Susan and Muriel she found even harder to convince of Mignon’s repentance than Jerry. Muriel was especially obstinate. “I’ll speak to Mignon,” she stipulated, “but I won’t ask her to my house or go any place with her. Now that we’ve made over five hundred dollars out of the operetta for the library, you know we’ve been talking about getting up a club. Of course, she’ll want to be in it. But she sha’n’t.”

“Then there’s no use in trying to help her,” said Marjorie calmly, “if we don’t include her in our work and our good times.”

“That’s precisely what you said last year,” retorted Muriel. “You invited her to your party and she nearly broke it up. After that I wonder that you can even dream of trusting her. I’ve known her longer than you, Marjorie. When we all went to grammar school together she was always the disturber. She used to fight with us and then come sliding around to make up. She’d promise to be good, but she never kept her word for long.

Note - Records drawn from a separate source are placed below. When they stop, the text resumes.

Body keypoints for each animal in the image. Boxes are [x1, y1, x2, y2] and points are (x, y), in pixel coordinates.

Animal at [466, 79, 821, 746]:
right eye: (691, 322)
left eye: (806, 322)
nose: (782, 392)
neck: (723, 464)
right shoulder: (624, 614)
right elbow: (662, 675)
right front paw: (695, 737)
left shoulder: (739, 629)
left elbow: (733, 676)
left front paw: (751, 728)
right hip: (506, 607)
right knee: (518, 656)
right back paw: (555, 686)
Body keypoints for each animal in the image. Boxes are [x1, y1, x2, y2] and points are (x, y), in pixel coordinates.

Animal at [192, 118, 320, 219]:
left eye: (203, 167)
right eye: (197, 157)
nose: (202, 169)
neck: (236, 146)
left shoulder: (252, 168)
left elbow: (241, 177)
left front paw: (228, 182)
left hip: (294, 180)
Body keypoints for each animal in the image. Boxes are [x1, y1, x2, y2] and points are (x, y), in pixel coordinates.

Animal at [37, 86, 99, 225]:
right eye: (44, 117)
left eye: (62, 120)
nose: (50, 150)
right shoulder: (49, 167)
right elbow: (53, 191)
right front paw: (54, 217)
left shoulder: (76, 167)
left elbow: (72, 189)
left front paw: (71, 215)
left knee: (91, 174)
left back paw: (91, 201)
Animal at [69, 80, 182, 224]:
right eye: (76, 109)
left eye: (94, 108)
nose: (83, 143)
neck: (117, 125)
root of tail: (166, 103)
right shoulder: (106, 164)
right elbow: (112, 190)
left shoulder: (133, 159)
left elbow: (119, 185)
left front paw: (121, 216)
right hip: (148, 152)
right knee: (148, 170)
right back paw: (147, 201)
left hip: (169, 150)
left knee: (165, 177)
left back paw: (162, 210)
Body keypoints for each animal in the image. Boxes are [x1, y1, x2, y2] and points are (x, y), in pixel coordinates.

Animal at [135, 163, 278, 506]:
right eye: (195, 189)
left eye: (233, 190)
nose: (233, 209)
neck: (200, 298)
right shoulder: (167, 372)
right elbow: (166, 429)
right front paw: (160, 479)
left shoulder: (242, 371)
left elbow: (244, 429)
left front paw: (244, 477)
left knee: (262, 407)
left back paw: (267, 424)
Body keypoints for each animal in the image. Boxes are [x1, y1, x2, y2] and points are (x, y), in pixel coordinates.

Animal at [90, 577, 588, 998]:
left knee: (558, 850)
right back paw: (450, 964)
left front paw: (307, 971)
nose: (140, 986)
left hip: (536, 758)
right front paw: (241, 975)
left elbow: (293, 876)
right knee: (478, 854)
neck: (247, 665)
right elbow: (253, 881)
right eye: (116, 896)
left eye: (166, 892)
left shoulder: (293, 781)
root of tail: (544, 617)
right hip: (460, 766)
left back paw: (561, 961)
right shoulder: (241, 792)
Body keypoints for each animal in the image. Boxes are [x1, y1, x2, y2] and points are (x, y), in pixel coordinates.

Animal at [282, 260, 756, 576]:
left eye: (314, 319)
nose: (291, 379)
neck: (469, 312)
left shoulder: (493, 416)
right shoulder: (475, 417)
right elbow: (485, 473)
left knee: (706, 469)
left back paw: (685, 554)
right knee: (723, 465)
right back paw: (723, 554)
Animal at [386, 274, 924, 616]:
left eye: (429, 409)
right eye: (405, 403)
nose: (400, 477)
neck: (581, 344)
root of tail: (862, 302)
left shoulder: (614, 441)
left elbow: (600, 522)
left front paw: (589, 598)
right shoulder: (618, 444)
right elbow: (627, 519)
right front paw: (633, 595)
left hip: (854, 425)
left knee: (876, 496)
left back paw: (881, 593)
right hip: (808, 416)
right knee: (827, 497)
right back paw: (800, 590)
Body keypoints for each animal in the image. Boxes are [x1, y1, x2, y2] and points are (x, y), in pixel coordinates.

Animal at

“Once she behaved pretty well for three months and we began to like her a little. Then one day some of us went to the woods on a picnic. We took our luncheon and spread a tablecloth on the grass. When we had all the eats spread out on the tablecloth and sat down around it, Mignon got mad because Susan said something to me that made me laugh. We happened to look at her, but we weren’t talking about her. She thought so, though. She began sputtering at us like a firecracker. The more we all tried to calm her the madder she got. Before we could stop her she caught the tablecloth in both hands and gave it a hard jerk. You can imagine what happened! All our nice eats were jumbled together into the grass. The ants got into them and we had to throw nearly everything away. She didn’t stop to help pick up things. She rushed off home and none of us spoke to her for the rest of the year. That’s why I can’t believe in her repentance. Sooner or later she’s bound to upset things again, just as she did that time.”

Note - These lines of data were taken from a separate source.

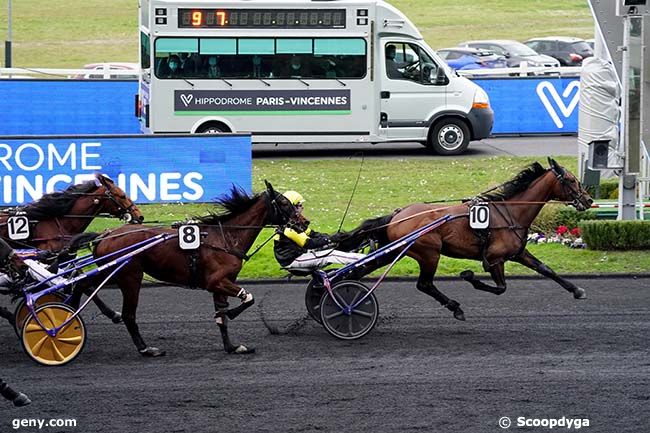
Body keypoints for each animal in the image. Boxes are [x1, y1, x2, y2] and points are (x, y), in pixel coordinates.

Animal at [0, 172, 144, 324]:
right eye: (122, 196)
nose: (139, 216)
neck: (58, 223)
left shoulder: (66, 259)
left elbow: (82, 280)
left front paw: (111, 313)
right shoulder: (49, 260)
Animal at [73, 181, 294, 356]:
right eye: (284, 203)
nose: (301, 221)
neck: (225, 238)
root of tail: (105, 234)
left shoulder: (222, 284)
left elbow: (222, 317)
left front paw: (232, 347)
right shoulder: (216, 281)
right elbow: (248, 298)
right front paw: (232, 313)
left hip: (109, 273)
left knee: (82, 283)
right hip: (129, 277)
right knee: (128, 315)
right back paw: (146, 349)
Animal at [334, 157, 592, 318]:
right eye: (571, 180)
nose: (588, 200)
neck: (510, 211)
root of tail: (398, 215)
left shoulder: (518, 253)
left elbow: (546, 269)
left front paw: (577, 290)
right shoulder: (495, 259)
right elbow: (501, 288)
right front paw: (469, 276)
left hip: (394, 251)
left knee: (359, 271)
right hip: (429, 252)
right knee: (424, 284)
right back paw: (455, 307)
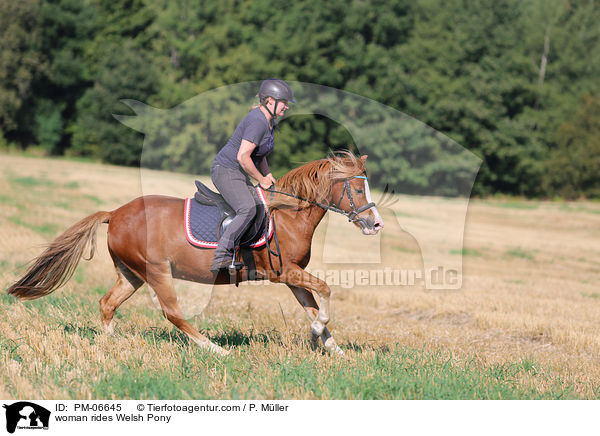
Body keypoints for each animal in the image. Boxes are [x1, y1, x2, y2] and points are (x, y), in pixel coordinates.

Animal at [5, 152, 384, 354]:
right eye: (355, 188)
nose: (375, 223)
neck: (289, 214)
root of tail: (115, 213)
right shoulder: (284, 273)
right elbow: (325, 292)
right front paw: (321, 334)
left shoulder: (292, 277)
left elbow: (313, 306)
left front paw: (334, 349)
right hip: (157, 271)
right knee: (173, 313)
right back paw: (216, 349)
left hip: (132, 274)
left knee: (108, 303)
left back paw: (110, 342)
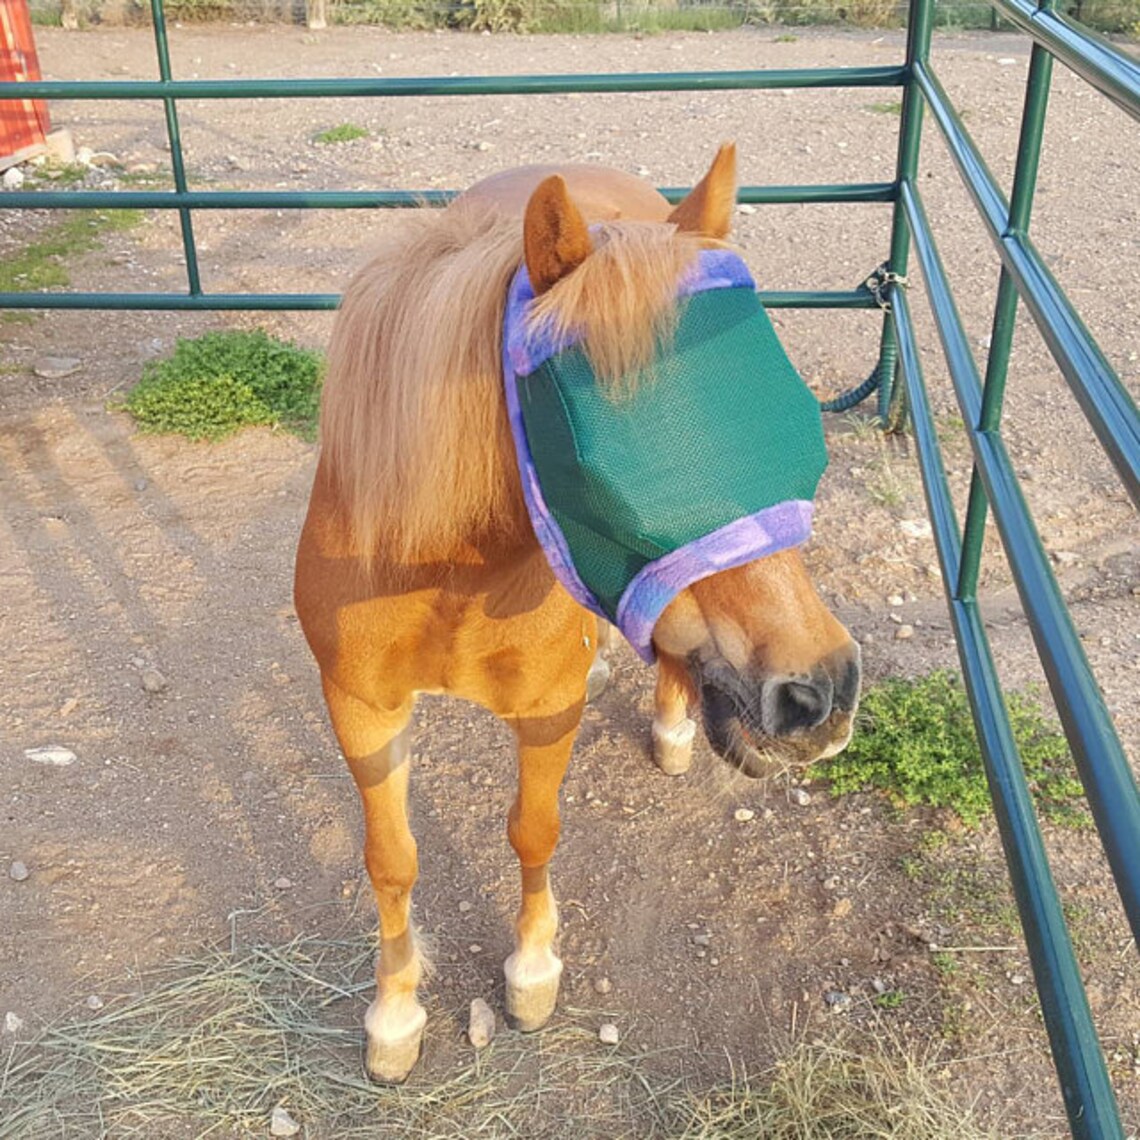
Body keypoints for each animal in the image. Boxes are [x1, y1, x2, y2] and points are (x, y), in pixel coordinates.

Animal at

Marjorie could not resist laughing a little at Muriel’s tragic tale of a woodland disaster. “I can’t blame you for feeling as you do,” she said, “but I must keep my word to her father. It means so much to him. Being in the operetta has given her a little start. Perhaps she’s begun to see that it pays to do well. She knows now how it feels to be treated badly. It must remind her of some of the mean things she’s done. If she’s ever going to change, the time has come. But if no one believes in her, then she’ll get discouraged and be worse than ever. Connie is willing to help. I’d be ashamed to refuse after that. Even Jerry says she’ll consider it.”